Was it his lips that begged entry, or mine that begged to be explored? I didn’t know. It didn’t matter. The world went quiet as his tongue dove deep into my mouth and his body pressed against mine. Sparks flew up my limbs and set fires in my body.

He got my skirts up. I could feel the coolness of the air filtering through my many-layered, stockinged legs and it was like bliss. But his hasty, hungry fingers couldn’t find how I’d tucked them into cautious layers.

I wasn’t ready to die. But I was quite content to live.

A slight turn was all I needed for him to break away and lean back. My eyes popped open. I tracked him because he was all that was real. Chay, his movements, his touches, the hungry heat in my blood.

There weren’t extra words to explain, but I didn’t need to. He got out of the way while I wrestled with my clothing, his eyes on me as he stripped off his own layers. The quick movements of his body were like some sort of dance I didn’t know the steps to, but I didn’t need to follow. I could lie back, untangling myself absently, my attention on the slide and ripple of muscle in his shoulders, and the way the light played over his skin.

He took off his boots. It was real, then.

I didn’t stop, though. No one would ever know because we’d never tell them.

Chay knelt before the tangle of clothes I was slowly working through, his expression one of intense focus.

There were many words I could use to describe Chay. Untrustworthy wasn’t one of them.

I took in the sight of him before me. An old, faded scar went from the base of his neck across his chest. One of his biceps was puckered at two points where he’d taken arrows. One of his thighs bore a fresher mark, not yet silvered, both wide and puckered. The spots on either side of it showed where his skin had been sewn up.

I wanted to know every story behind every mark.

As I watched, he started rolling up his shirt in a bundle, then layered his gambeson on, too. One of my nails caught on a thread of my stocking and I carefully removed it, but returned my attention to his quick, sure hands as he tightened his belt around the round bundle.

I didn't ask. It was a good size for a pillow, I supposed, though the density of it didn't appeal to me. It was set aside, anyway, as he helped ease one of the freed layers of hose from my body, stopping down near my knees.

I liked the look he cast my boots, full of frustration yet resigned to their necessity. I liked it, but I disagreed with it. Using one toe, I set to work on removing a boot, and he was right there helping me, easing them away from my feet that ached at the protective leather exposing them to the cold.

He'd warm me. I knew he would.

Strong hands coached cloth down my legs, trailing his fingers over my calves and dipping into the valley at the back of my knee and again at the base of my feet.I saw his cock in the shadow between his thighs, hard and ready for me.

What texture would it be? How would it feel in my hand or against my skin? The questions weren’t new, but knowing I could have answers momentarily made my head spin, and my fingers hurried to separate the ties of my clothing.
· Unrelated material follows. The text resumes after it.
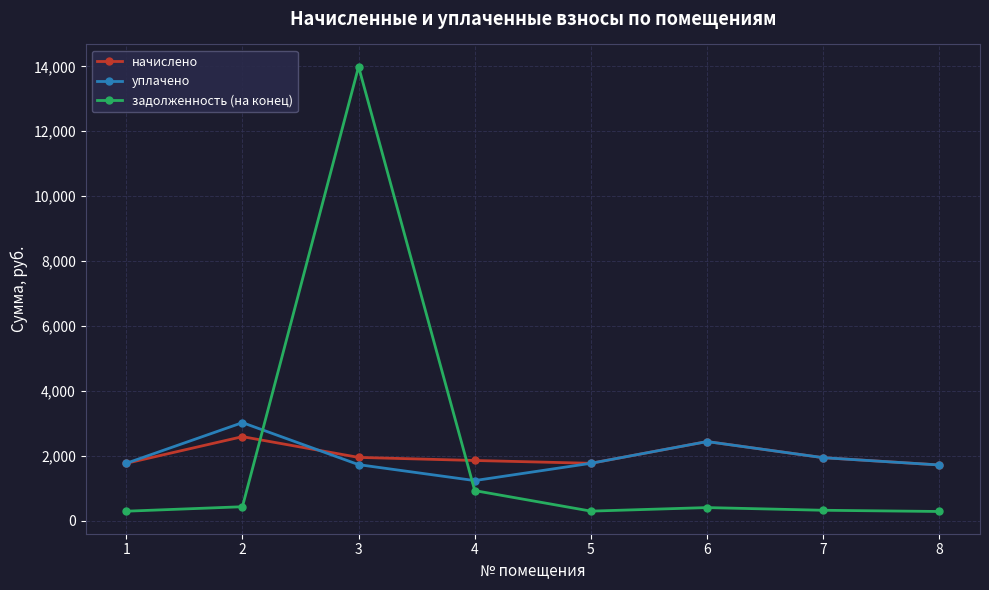

What is the difference between the second highest and second lowest values in the начислено series?

669.6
And when the layers grew thinner, his hands lingered longer, his eyes tracking the movement of my hands closely. Tension coiled in my limbs, tightening with every moment of waiting.

The idea of him pouncing on me the moment he saw skin made sparks flurry along my limbs, but he held himself still, poised to assist.

Words clamored in my head, but my tongue wouldn't work. Suddenly, the sound of the wind outside was loud in the boughs of the apple trees, and all I could smell was dust and smoke.

His fingers were on my bare skin, finally, but the sudden unease didn't settle until the last item was removed, leaving me bare from the waist down bar the laces that dangled.

When he came close enough, I slid my hands up his arms. He was cold to the touch and let me pull him into me, arranging the covers over us.

I wanted to warn him against the chill, but when his lips met mine again, slow and lingering, they were warm. And if his thighs were cold, I couldn't tell.

"Do you have a pregnancy charm?" he asked me.

I nodded. It was at the keep, because why would I have brought such an item? But it would work fine even in a number of days.